I LOVE THAT MOVIE SOOOOO MUCH! 

I really need to buy it, preferably on DVD.


----------



## BlingBling 3k12 (Apr 22, 2002)

i downloaded a DIVX movie of the first half of the movie... it's off someone's camcorder in a theater, so half of the screen is cut off, but it works until i can get the $$$ to buy the DVD


----------



## wdw_ (Apr 23, 2002)

The DVD is like $13.50 on Amazon.


----------



## AdmiralAK (Apr 23, 2002)

> _Originally posted by BlingBling 3k12 _
> *anyone freaking LOVE this movie as much as I do!?
> 
> i love this movie! it's so exhilerating!!!!!!!!! the fact that this could be happening is hella cool!!!!!! *



hmmm havent seen a movie in a while...is this old or new ? who plays in it? maybe I will go out and rent the DVD


----------



## dricci (Apr 23, 2002)

It's a very good movie that covers monopolies and open source. I rented the DVD last year.


----------



## rinse (Apr 23, 2002)

i give this movie a mediocre rating at best. i found it very predictable.


----------



## gamedog00 (Apr 23, 2002)

I loved anti trust! I own it on dvd. It's not about a company LIKE microsoft or a guy LIKE Bill Gates. It's exactly the same they just changed the names! Too bad there was no Steve Ballmer though.


----------



## BlingBling 3k12 (Apr 23, 2002)

true.....

would that mean Synapse is like *.net*?


----------



## Izzy (Apr 23, 2002)

I have this movie on DVD...it's pretty good.  

I must admit though, what got me to even look at getting it was seeing Rachael Leigh Cook on the cover


----------



## divibisan (Apr 24, 2002)

It was OK, but not that good. The only thing about it that I recommend seeing it for is the connection with Microsoft


----------



## BlingBling 3k12 (Apr 24, 2002)

> _Originally posted by Izzy _
> *I must admit though, what got me to even look at getting it was seeing Rachael Leigh Cook on the cover  *



you know that scene where her and "milo" do their "thing"....

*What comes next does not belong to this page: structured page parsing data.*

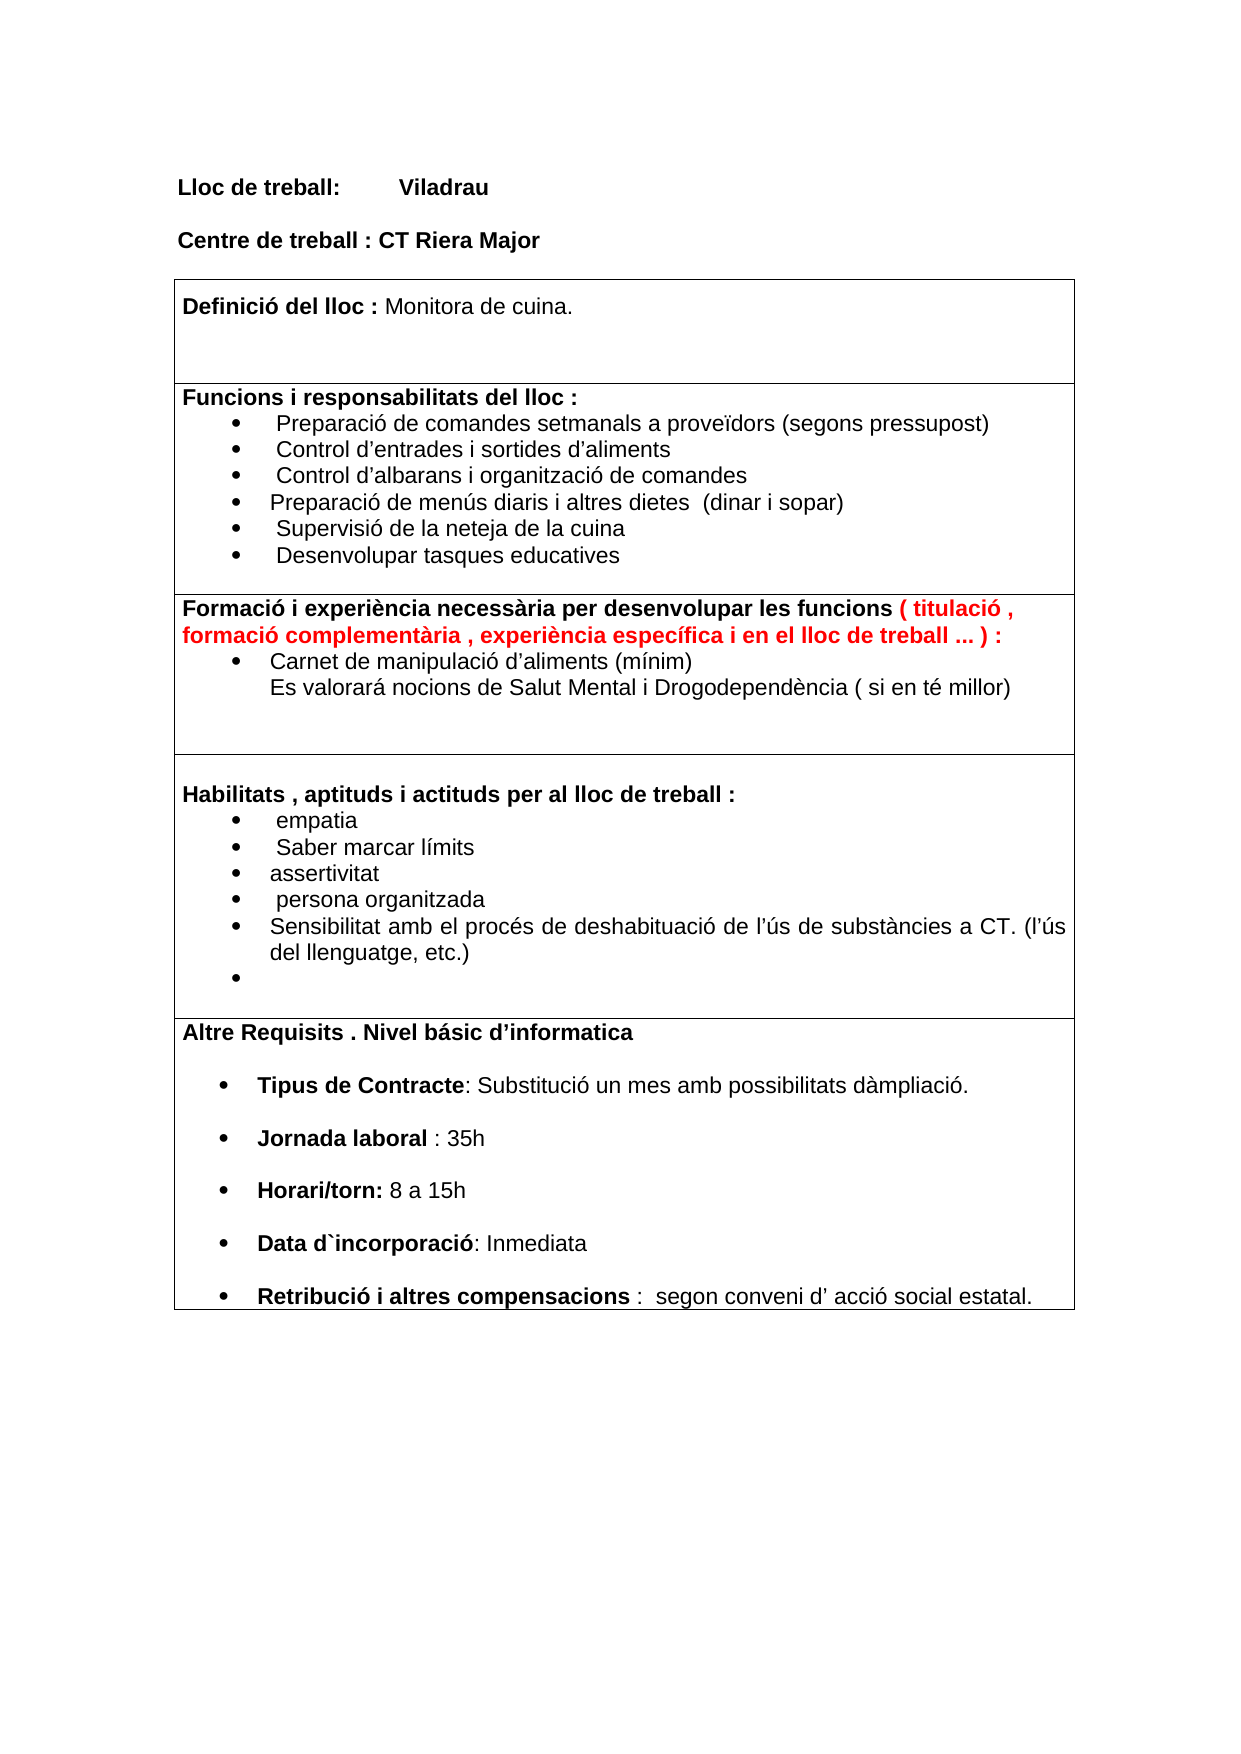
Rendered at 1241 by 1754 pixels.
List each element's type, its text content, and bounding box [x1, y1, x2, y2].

table_cell Funcions i responsabilitats del lloc : Preparació de comandes setmanals a proveïdors (segons pressupost) Control d’entrades i sortides d’aliments Control d’albarans i organització de comandes Preparació de menús diaris i altres dietes (dinar i sopar) Supervisió de la neteja de la cuina Desenvolupar tasques educatives [175, 384, 1074, 594]
text Lloc de treball: Viladrau [177, 174, 1063, 200]
table_cell Habilitats , aptituds i actituds per al lloc de treball : empatia Saber marcar límits assertivitat persona organitzada Sensibilitat amb el procés de deshabituació de l’ús de substàncies a CT. (l’ús del llenguatge, etc.) [175, 755, 1074, 1018]
table_header Definició del lloc : Monitora de cuina. [175, 280, 1074, 382]
table_cell Formació i experiència necessària per desenvolupar les funcions ( titulació , formació complementària , experiència específica i en el lloc de treball ... ) : Carnet de manipulació d’aliments (mínim) Es valorará nocions de Salut Mental i Drogodependència ( si en té millor) [175, 595, 1074, 753]
table_cell Altre Requisits . Nivel básic d’informatica Tipus de Contracte: Substitució un mes amb possibilitats dàmpliació. Jornada laboral : 35h Horari/torn: 8 a 15h Data d`incorporació: Inmediata Retribució i altres compensacions : segon conveni d’ acció social estatal. [175, 1019, 1074, 1309]
text Centre de treball : CT Riera Major [177, 227, 1063, 253]
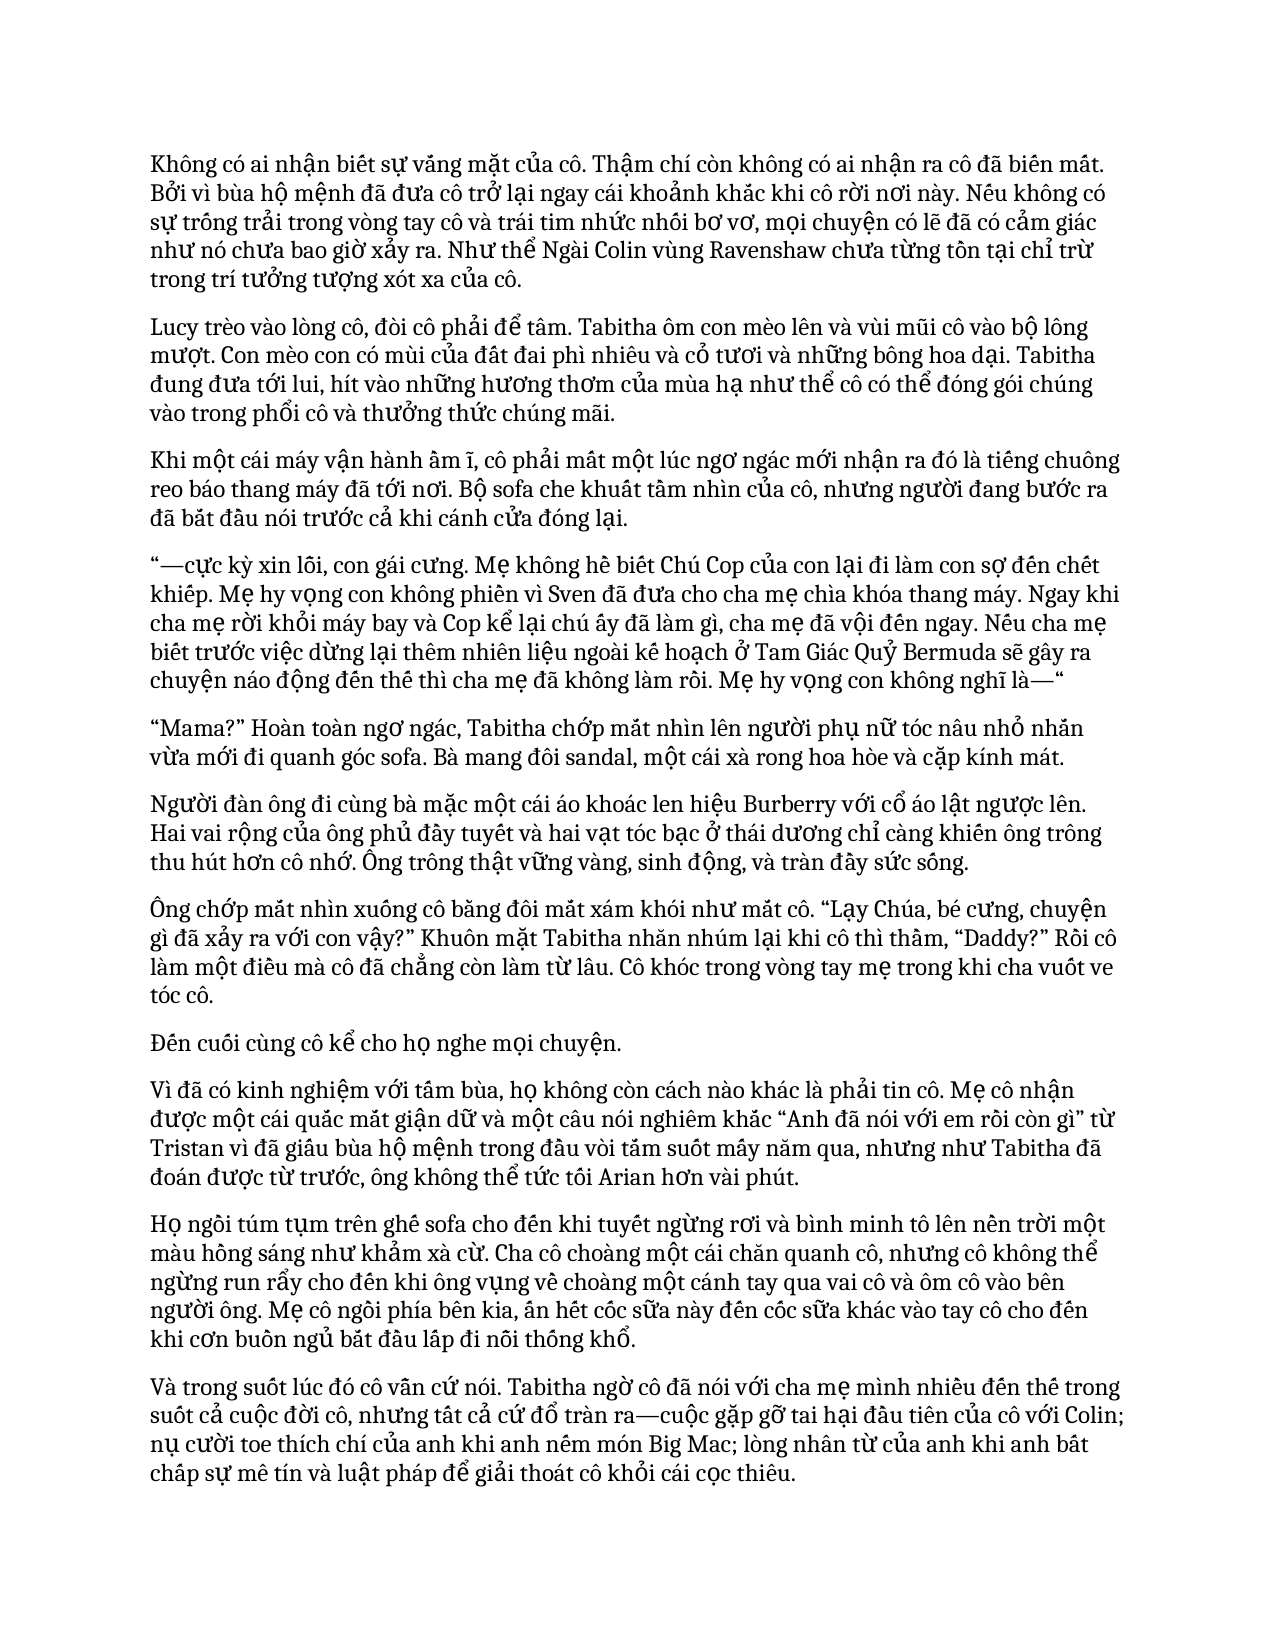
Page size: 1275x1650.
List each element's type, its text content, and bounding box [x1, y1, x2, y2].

THEY SHOULD HAVE LEFT THAT IN THE MOVIE!!!!!!!!!!!!


----------



## Izzy (Apr 24, 2002)

LOL...I'm sure most people wouldn't have complained if it had been


----------



## Trik (Apr 28, 2002)

THAT MOVIE IS VERY GOOD I LIKE HOW IT REFLECTS ON MICROSOFT SO MUCH .
VERY GOOD MOVIE ANY COMPUTER LOVEING PERSON SHOULD SEE IT


----------



## voice- (May 4, 2002)

saw the movie today, I love it!!!


----------